Each time the disk manager process runs it generates an entry for each of the different silos on its own log file, which is
located under [/ngfw]/var/log/diskmanager.log. Information gathered from the diskmanager.log (in CSV format) can be used to help narrow the search for a cause.
Additional troubleshooting steps:
-
The command stats_unified.pl can help you to determine if the managed device does have some data which needs to be sent to management center. This condition can happen when the managed device and the management center experience a connectivity issue. The managed device stores the log data onto a hard drive.

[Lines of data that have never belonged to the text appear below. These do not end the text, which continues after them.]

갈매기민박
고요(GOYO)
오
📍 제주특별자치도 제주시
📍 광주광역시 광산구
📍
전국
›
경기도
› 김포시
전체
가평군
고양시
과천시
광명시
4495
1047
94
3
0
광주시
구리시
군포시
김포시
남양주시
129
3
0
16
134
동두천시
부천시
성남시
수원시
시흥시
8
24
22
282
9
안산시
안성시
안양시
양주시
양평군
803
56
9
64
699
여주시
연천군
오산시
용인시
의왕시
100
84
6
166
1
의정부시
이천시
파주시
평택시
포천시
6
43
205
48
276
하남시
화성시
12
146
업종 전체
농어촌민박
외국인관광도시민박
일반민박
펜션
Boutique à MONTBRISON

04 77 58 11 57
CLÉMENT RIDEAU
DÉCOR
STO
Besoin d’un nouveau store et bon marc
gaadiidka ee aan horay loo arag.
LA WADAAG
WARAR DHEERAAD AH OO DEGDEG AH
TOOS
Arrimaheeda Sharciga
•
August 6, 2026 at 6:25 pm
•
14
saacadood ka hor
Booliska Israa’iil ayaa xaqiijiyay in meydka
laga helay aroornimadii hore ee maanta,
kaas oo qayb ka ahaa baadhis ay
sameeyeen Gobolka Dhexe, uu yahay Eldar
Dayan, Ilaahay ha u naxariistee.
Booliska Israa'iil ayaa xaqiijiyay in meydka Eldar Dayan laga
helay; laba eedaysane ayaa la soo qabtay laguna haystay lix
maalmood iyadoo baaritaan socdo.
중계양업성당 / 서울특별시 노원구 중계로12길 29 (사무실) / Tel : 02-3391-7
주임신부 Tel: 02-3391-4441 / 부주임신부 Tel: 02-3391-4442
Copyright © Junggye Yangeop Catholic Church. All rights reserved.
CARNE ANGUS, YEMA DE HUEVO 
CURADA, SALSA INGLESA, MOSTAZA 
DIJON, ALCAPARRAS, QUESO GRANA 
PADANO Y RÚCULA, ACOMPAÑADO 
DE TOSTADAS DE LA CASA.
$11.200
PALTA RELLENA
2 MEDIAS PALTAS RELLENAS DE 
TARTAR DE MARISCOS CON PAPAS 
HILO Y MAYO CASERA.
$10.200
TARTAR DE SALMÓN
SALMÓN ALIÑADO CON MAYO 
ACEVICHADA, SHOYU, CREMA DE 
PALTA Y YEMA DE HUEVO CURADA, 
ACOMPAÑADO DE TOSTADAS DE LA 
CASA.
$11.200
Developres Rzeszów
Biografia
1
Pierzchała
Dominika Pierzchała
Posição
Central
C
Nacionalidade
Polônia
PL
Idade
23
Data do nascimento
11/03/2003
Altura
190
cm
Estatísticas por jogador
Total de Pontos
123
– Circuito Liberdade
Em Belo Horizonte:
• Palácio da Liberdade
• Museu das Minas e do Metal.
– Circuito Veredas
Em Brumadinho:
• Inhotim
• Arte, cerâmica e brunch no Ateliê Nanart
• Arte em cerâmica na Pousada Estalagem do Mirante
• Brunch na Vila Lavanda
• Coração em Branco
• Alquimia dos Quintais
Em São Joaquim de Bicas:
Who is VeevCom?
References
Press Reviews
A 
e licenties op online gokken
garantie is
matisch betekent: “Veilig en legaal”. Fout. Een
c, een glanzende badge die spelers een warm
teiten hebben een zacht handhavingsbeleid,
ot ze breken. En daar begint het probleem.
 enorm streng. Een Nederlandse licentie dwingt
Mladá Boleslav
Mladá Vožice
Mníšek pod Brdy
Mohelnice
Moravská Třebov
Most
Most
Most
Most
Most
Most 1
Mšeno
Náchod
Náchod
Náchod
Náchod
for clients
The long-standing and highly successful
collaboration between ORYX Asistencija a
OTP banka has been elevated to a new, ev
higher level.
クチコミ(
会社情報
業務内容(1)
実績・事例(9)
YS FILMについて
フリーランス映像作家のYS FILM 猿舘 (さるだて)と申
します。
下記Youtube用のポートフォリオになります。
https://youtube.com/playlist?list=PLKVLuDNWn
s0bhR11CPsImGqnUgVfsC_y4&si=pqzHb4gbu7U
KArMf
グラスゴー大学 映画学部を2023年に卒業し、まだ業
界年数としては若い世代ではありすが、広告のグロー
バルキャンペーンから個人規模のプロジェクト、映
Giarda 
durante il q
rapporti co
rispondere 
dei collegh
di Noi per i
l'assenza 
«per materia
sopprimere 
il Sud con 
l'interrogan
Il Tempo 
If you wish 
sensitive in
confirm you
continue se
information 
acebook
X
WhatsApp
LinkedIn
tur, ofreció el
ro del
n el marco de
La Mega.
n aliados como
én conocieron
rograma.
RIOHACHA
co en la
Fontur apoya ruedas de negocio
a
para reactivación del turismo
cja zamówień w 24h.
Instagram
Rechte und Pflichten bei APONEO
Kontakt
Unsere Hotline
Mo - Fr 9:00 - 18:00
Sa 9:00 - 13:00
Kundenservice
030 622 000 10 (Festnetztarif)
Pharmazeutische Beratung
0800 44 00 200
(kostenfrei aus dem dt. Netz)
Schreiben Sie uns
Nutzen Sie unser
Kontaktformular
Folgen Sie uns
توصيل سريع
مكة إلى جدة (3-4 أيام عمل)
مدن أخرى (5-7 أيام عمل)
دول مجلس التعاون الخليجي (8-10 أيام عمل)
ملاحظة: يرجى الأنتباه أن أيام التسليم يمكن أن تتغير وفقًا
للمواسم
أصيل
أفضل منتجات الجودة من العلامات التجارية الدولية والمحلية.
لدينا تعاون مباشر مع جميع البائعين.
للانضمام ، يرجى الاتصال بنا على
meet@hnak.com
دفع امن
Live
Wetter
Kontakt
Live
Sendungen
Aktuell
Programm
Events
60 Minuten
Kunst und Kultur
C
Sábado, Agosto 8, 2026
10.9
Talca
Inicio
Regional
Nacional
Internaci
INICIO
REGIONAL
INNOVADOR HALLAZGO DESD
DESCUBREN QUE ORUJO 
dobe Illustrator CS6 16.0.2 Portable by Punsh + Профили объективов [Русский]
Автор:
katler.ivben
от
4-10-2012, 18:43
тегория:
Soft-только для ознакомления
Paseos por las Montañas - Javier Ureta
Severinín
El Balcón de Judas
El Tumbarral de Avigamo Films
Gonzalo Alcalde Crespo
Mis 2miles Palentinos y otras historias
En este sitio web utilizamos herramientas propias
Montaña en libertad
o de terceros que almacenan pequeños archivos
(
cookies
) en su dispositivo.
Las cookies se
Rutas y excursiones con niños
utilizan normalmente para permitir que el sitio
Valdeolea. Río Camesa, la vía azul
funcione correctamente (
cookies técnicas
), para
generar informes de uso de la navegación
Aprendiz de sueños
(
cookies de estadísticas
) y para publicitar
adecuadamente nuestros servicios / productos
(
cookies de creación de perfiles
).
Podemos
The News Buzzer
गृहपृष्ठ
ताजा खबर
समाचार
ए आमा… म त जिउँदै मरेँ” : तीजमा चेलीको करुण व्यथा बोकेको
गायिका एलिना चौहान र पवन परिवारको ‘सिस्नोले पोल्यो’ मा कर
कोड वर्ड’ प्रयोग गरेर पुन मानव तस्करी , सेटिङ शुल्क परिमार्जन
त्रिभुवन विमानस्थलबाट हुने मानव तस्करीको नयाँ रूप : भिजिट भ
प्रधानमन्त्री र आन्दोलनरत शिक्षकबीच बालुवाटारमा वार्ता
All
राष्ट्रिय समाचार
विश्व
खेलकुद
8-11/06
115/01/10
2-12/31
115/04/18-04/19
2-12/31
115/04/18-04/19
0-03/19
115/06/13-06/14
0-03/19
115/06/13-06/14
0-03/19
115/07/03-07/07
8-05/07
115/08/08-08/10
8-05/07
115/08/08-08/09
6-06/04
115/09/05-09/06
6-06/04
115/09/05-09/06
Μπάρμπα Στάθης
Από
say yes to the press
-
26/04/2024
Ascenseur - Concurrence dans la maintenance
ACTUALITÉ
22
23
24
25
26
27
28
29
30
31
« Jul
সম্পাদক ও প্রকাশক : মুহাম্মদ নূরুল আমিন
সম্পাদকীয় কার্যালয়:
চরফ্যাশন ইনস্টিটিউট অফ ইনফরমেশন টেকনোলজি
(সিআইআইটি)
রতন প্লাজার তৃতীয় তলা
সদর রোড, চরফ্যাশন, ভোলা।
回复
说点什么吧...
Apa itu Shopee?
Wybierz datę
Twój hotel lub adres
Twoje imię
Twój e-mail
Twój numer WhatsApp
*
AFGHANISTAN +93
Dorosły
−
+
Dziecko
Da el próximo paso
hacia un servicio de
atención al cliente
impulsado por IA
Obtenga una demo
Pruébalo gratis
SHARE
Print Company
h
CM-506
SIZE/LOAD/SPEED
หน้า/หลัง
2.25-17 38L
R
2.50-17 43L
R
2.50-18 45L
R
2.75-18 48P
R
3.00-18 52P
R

admin@FMC:~$ sudo stats_unified.pl
-
The manage_proc.pl command can reconfigure the correlator on the management center side.
root@FMC:~# manage_procs.pl
Before You Contact Cisco Technical Assistance Center (TAC)
It is highly recommended to collect these items before you contact Cisco TAC:
-
Screenshots of the health alerts seen.
-
Troubleshoot file generated from the management center.
-
Troubleshoot file generated from the affected managed device.
Date and Time when the problem was first seen.
-
Information about any recent changes done to the policies (if applicable).
The output of the stats_unified.pl command as described in the Communications Bottleneck ― SFDataCorrelator.